Florida Gov. Jeb Bush is in a political dogfight with Democrats and members of his own party over proposals to help preserve Opportunity Scholarships and other voucher programs in the Sunshine State.
As of late last week, momentum was going against the two-term Republican, who will be term-limited out of office after this year.
Four Republicans joined with Democrats last month to defeat a plan backed by the governor to put a constitutional amendment on the November ballot that would create a statewide voucher program. The 23-16 vote on April 28 fell one vote shy of the three-fifths majority needed to put such a vote to the public.
The plan was Gov. Bush’s effort to get around a ruling by the Florida Supreme Court in January that found the Opportunity Scholarships unconstitutional. (“Fla. Court: Vouchers Unconstitutional,” Jan. 11, 2006)

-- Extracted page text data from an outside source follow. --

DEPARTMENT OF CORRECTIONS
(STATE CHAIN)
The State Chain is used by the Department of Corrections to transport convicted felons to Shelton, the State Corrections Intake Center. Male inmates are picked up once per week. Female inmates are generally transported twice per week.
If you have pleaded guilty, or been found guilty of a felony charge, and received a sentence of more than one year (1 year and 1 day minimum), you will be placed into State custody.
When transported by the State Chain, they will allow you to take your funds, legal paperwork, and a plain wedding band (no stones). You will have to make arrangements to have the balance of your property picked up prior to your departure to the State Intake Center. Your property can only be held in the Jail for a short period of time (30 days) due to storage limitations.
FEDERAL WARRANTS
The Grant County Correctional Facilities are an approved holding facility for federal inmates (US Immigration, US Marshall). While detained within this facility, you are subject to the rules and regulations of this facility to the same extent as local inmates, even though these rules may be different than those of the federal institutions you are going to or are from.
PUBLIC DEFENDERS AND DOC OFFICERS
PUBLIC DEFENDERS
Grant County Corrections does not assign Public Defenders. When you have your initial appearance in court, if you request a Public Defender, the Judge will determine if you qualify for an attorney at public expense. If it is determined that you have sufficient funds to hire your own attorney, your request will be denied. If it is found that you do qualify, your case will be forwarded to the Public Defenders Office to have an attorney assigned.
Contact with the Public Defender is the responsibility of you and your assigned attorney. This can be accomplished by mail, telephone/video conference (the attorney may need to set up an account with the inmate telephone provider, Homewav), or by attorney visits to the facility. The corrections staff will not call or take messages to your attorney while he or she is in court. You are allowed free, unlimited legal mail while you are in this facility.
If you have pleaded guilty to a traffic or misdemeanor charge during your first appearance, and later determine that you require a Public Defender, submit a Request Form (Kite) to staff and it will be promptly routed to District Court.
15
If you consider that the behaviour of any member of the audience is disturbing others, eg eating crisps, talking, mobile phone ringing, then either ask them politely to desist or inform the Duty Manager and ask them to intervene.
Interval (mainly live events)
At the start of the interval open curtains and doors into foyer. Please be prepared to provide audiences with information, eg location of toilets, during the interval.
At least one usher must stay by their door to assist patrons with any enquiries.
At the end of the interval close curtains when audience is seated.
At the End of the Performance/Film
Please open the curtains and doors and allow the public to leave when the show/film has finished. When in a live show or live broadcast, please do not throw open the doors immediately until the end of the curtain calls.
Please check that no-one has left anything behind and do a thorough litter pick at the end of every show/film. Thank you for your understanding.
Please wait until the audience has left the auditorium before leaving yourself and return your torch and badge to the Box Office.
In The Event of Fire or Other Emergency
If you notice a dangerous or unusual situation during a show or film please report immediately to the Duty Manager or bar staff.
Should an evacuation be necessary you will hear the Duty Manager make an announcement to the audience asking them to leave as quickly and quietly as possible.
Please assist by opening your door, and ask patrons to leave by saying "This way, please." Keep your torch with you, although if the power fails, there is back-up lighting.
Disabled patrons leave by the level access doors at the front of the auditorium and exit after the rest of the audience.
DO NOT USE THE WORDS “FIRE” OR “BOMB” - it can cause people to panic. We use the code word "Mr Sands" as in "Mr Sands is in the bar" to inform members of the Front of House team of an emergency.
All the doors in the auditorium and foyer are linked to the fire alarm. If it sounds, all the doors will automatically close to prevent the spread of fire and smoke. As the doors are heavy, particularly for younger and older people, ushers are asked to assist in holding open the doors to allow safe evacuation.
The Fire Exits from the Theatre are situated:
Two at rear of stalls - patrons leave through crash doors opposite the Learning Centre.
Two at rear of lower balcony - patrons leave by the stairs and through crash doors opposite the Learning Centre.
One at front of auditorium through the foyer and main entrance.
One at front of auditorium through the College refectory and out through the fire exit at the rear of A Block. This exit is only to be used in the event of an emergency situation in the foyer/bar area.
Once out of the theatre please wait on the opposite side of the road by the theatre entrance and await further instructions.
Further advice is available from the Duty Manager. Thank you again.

Voucher proponents worry that without a constitutional amendment, Florida’s two other voucher programs—one for students with disabilities and another financed by private donations in return for state tax breaks—could also be vulnerable to legal challenges.
Under the proposed amendment, state-financed tuition vouchers would be available for students who “have disabilities or are economically disadvantaged, or meet other legislatively specified criteria.”
Voucher supporters did not immediately give up hope, though, that they could score a legislative win. Republican senators exercised a rarely used parliamentary procedure to get the measure back before the Senate late last week.
And they still held out hope for another strategy discussed early in the legislative session: legislation that calls for moving recipients of Opportunity Scholarships to the statewide voucher program that is underwritten by private donations.
GOP Divisions
The voucher issue revealed deep divisions among key Republicans.
In comments before a Cabinet meeting last week, Gov. Bush blamed internal GOP politics for the failure of the Senate to approve the resolution on a constitutional amendment.
“This was not a vote about school choice, trust me. It was about people’s feelings being hurt. It was about personal pride, it was about a dysfunctional Republican caucus,” the governor said, according to an audio record. “They are here to serve, to advocate ideas and to advance an agenda, hopefully in concert with the House and the governor’s office.”
The political fallout was almost immediate, at least for one senator.
Senate Majority Leader J. Alex Villalobos, a moderate Republican from Miami, cast the deciding vote against the constitutional-amendment plan. He and three other Republicans lined up with most of the chamber’s Democrats in opposition.
Sen. Villalobos, whose wife is a public school teacher, also played a part in defeating another piece of the governor’s education package—a plan to loosen K-12 class-size requirements voters approved in a 2002 ballot initiative. Mr. Villalobos, who was poised to become Senate president in two years, was one of six Republicans voting against that proposal.
His willingness to break ranks with fellow Republicans cost him his leadership position. Shortly after the votes, Senate President Tom Lee removed Mr. Villalobos as majority leader and gave the post to Sen. Daniel Webster, a conservative Republican from Winter Garden who wrote the voucher resolution.
Tax-Credit Route?
In decision handed down Jan. 5, the state supreme court ruled 5-3 that the Opportunity Scholarships program, which pays tuition at secular and religious private schools for about 730 students from certain low-performing public schools, is unconstitutional because it violates the state constitution’s provision requiring a “uniform” system of public education. The program, championed by Gov. Bush, was enacted in 1999.
The court directed the state to stop the program when the current school year is over. That means that the students in the program will have to return to public schools or find money for tuition from elsewhere.
But a proposal under consideration late last week by the Senate would allow those students to transfer into a voucher program that provides tax credits to donors who contribute to organizations that provide the vouchers.
The constitutionality of that program, which serves about 15,000 students, has not been tested in the state courts.
“That doesn’t mean we can’t challenge it in the courts,” said Mark Pudlow, a spokesman for the Florida Education Association. The FEA, which has led the legal fight against vouchers, is an affiliate of both the American Federation of Teachers and the National Education Association.
Mr. Pudlow added that the same objections the supreme court has to the Opportunity Scholarships program would probably apply to the corporate-tax-credit scholarship fund.
“I think we’re going to be looking at it,” he said.